Wie ein Handelsunternehmen seine Inbound- und Outbound-Teams für aktives Cross- und Upselling qualifizierte

Quick Facts

Ausgangssituation

Ein E-Commerce-Unternehmen mit mehreren Online-Shops bearbeitete täglich eine hohe Anzahl an Kundenanfragen per Telefon, E-Mail und Chat. Obwohl die Kunden bereits aktiv mit dem Unternehmen in Kontakt standen, blieb ein erheblicher Teil des Umsatzpotenzials ungenutzt. Kunden, die sich zu einem Produkt informierten oder Unterstützung benötigten, wurden selten auf passende Zusatzprodukte, Zubehör oder höherwertige Alternativen aufmerksam gemacht.

Herausforderungen

Die Mitarbeitenden im Kundenservice verstanden ihre Rolle in erster Linie als Problemlöser und Ansprechpartner für Kundenanliegen. Verkauf wurde häufig als Gegensatz zu gutem Service wahrgenommen.

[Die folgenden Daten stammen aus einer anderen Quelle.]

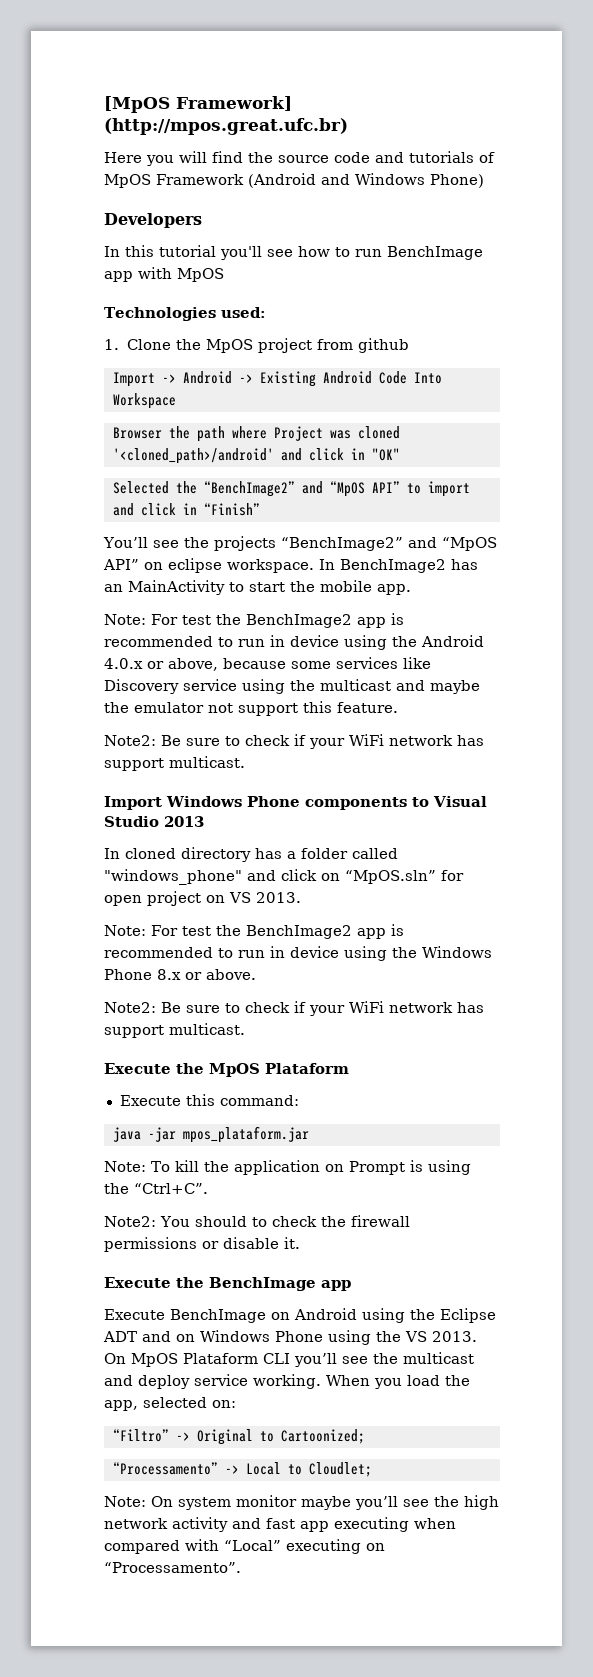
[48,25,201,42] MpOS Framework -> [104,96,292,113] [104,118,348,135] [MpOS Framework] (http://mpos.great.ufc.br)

Viele Mitarbeitende hatten Hemmungen, Zusatzangebote anzusprechen, da sie vermeiden wollten, aufdringlich zu wirken oder Kunden unter Druck zu setzen. Dadurch blieben zahlreiche Möglichkeiten für Cross- und Upselling ungenutzt.

Was sich verändert hat

Nach dem Training nutzten die Mitarbeitenden deutlich häufiger geeignete Gesprächsmomente für kundenorientierte Empfehlungen. Die Empfehlungsquote stieg spürbar an und führte zu einem höheren Umsatz pro Kundenkontakt. Gleichzeitig veränderte sich die Einstellung zum Thema Verkauf nachhaltig. Die Mitarbeitenden erlebten Cross- und Upselling nicht länger als zusätzlichen Verkaufsdruck, sondern als sinnvolle Erweiterung ihrer Serviceleistung. Passende Empfehlungen wurden als Möglichkeit verstanden, Kunden besser zu beraten und ihnen zusätzliche Lösungen anzubieten. Aufgrund der messbaren Ergebnisse wurde das Training dauerhaft in das Onboarding neuer Mitarbeitender im Kundenservice integriert. Das Unternehmen konnte so die Qualität der Kundenberatung steigern und gleichzeitig vorhandene Umsatzpotenziale systematisch erschließen.

Einordnung

Ziel des Trainings war es, die Mitarbeitenden für kundenorientiertes Cross- und Upselling zu qualifizieren und gleichzeitig den hohen Serviceanspruch des Unternehmens zu bewahren. Zu Beginn wurde gemeinsam analysiert, wie Kundenkontakte aktuell geführt werden und welche Gedanken, Bedenken und Erfahrungen die Mitarbeitenden mit dem Thema Verkauf verbinden. Schnell zeigte sich: Die größte Hürde lag nicht im fehlenden Wissen, sondern in der eigenen Haltung gegenüber Verkaufsgesprächen. Deshalb stand zunächst die Frage im Mittelpunkt, wann eine Empfehlung als hilfreicher Service wahrgenommen wird und wann sie als Verkaufsdruck wirkt. Die Teilnehmenden entwickelten ein gemeinsames Verständnis dafür, dass passende Empfehlungen einen echten Mehrwert für Kunden schaffen können.